→ Task data:
# # # # # # #
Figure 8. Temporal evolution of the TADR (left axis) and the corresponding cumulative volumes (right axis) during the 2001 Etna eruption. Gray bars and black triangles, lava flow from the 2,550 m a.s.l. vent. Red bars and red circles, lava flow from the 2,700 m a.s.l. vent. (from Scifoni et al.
# # # # # # #
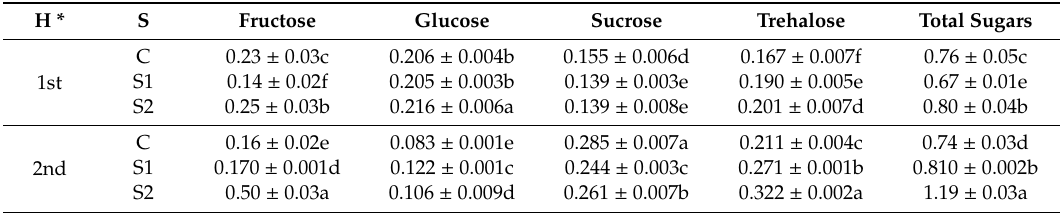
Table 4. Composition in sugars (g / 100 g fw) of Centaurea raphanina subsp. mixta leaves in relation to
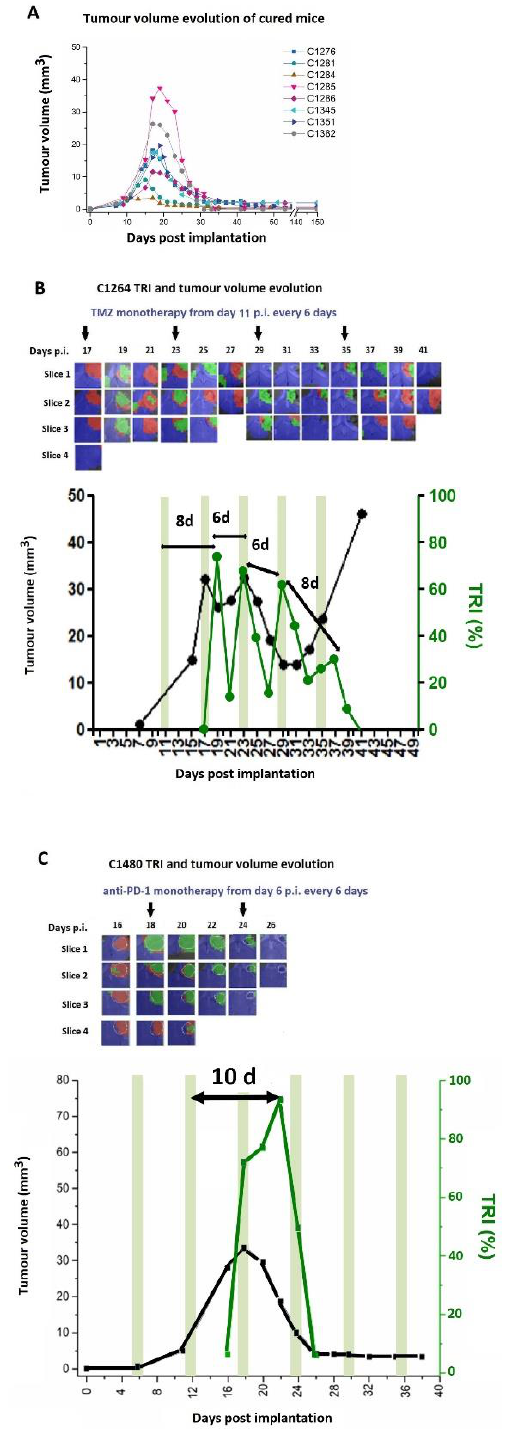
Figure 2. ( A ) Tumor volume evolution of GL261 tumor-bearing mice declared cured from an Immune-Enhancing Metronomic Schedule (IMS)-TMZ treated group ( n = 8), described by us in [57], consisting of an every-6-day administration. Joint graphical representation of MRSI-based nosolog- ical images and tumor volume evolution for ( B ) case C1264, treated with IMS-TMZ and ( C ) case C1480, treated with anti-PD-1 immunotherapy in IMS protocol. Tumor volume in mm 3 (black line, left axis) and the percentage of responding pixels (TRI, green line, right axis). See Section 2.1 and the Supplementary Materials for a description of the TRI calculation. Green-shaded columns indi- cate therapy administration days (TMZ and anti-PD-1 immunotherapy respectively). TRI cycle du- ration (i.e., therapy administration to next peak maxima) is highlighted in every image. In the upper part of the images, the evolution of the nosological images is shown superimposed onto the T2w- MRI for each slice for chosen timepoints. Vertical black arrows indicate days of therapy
# # # # # # #
→ Problem to work on: Lines in the data that hold "evolution" must be located and copied.

→ Response box:
Figure 8. Temporal evolution of the TADR (left axis) and the corresponding cumulative volumes (right axis) during the 2001 Etna eruption. Gray bars and black triangles, lava flow from the 2,550 m a.s.l. vent. Red bars and red circles, lava flow from the 2,700 m a.s.l. vent. (from Scifoni et al.
Figure 2. ( A ) Tumor volume evolution of GL261 tumor-bearing mice declared cured from an Immune-Enhancing Metronomic Schedule (IMS)-TMZ treated group ( n = 8), described by us in [57], consisting of an every-6-day administration. Joint graphical representation of MRSI-based nosolog- ical images and tumor volume evolution for ( B ) case C1264, treated with IMS-TMZ and ( C ) case C1480, treated with anti-PD-1 immunotherapy in IMS protocol. Tumor volume in mm 3 (black line, left axis) and the percentage of responding pixels (TRI, green line, right axis). See Section 2.1 and the Supplementary Materials for a description of the TRI calculation. Green-shaded columns indi- cate therapy administration days (TMZ and anti-PD-1 immunotherapy respectively). TRI cycle du- ration (i.e., therapy administration to next peak maxima) is highlighted in every image. In the upper part of the images, the evolution of the nosological images is shown superimposed onto the T2w- MRI for each slice for chosen timepoints. Vertical black arrows indicate days of therapy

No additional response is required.